A dieci anni dagli Accordi di Parigi e venti dal Protocollo di Kyoto, la comunità internazionale è chiamata a dimostrare di saper passare dalle parole ai fatti, in un contesto geopolitico fortemente instabile e complesso.
Questa dovrebbe essere la “COP dell’attuazione”, capace di trasformare gli impegni presi nei precedenti colloqui in azioni e impegni finanziari concreti. Tuttavia l’assenza o la ridotta partecipazione di grandi inquinatori mondiali come Cina, Stati Uniti e India rischia di indebolirne la sua forza negoziale. Il pessimismo sta accompagnando queste prime giornate, ma non tutto è perduto.
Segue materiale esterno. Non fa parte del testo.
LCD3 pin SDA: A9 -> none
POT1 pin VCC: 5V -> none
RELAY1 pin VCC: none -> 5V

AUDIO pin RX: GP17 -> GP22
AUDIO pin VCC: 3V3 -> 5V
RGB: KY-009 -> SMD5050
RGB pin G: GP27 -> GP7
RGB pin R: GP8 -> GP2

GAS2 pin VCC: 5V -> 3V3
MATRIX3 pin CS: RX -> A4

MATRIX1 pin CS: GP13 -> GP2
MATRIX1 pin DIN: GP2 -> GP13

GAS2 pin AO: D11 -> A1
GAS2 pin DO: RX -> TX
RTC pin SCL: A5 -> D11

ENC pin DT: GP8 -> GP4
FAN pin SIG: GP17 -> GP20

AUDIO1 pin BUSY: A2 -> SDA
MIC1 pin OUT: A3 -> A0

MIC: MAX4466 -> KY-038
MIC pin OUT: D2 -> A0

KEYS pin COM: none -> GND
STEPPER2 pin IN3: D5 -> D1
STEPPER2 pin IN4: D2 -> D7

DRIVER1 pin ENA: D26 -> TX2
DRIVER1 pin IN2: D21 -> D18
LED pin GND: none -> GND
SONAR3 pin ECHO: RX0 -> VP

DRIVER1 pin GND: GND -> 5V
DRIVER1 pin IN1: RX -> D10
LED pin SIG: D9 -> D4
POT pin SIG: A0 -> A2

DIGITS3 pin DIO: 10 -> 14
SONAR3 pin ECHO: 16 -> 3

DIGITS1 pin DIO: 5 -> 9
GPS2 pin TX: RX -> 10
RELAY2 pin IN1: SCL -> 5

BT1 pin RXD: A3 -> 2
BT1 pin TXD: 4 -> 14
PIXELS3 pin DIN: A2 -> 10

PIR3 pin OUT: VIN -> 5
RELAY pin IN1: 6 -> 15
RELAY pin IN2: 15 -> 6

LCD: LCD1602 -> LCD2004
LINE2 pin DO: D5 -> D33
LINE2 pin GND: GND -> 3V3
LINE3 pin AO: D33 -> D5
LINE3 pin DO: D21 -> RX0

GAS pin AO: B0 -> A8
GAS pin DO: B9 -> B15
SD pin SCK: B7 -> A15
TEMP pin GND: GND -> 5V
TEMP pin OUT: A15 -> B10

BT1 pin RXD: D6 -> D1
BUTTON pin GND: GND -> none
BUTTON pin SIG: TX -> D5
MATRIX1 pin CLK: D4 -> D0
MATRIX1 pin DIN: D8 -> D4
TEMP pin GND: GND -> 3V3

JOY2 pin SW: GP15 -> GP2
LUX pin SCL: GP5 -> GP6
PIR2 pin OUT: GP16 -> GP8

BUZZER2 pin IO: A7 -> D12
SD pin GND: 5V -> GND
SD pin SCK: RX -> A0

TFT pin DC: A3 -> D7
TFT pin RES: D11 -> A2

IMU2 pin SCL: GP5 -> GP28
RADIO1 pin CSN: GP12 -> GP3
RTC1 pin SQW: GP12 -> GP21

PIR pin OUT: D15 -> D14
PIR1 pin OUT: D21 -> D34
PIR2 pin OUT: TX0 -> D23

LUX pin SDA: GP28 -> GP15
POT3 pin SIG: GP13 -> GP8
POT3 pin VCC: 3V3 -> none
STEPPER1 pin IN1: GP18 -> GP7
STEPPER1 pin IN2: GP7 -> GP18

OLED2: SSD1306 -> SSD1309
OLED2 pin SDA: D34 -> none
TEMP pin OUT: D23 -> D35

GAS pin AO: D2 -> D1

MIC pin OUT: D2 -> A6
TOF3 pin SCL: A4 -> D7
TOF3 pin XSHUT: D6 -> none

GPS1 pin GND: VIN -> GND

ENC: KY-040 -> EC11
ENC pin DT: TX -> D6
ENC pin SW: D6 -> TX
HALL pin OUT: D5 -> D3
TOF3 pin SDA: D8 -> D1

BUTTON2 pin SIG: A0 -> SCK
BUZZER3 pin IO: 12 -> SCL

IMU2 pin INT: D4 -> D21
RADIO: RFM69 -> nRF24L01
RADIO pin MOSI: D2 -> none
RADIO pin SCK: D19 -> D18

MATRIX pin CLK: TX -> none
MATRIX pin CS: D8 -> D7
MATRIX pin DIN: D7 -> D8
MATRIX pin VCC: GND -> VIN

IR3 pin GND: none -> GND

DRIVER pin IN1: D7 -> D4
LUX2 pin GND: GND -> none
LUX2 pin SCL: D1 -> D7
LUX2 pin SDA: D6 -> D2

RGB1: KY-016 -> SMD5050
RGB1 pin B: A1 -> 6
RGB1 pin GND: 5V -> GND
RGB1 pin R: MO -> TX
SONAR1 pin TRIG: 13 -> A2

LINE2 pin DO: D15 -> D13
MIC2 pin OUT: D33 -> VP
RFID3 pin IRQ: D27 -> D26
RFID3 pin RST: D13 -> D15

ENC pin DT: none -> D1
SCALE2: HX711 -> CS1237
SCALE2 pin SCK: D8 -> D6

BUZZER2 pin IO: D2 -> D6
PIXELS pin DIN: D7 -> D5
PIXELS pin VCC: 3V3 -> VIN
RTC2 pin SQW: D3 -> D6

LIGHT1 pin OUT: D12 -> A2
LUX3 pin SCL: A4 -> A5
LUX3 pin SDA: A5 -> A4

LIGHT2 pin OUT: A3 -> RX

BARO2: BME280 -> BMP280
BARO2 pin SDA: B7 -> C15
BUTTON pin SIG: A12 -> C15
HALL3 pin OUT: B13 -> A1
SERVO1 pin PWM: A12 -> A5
Oggi parto per Belém, in rappresentanza della delegazione parlamentare del nostro Paese, consapevole che i temi di cui si discuterà in questi giorni intrecciano non solo questioni climatiche ma anche economiche e di giustizia sociale. Riguardano il presente e il futuro dell’umanità, la sua sicurezza, il benessere e la pace dei popoli.
L’Italia e l’Europa hanno il dovere di contribuire con idee, tecnologie e politiche coerenti alla transizione ecologica, e non rinunciare – come vorrebbe una destra spesso miope e negazionista – ad assumere un ruolo da protagonista nel percorso verso uno sviluppo sostenibile e una reale giustizia climatica.
Come Partito Democratico crediamo da tempo che la lotta al cambiamento climatico debba essere il motore di un nuovo modello di sviluppo fondato su giustizia sociale, lavoro dignitoso e tutela dell’ambiente, per costruire un futuro equo e sostenibile per tutti e tutte.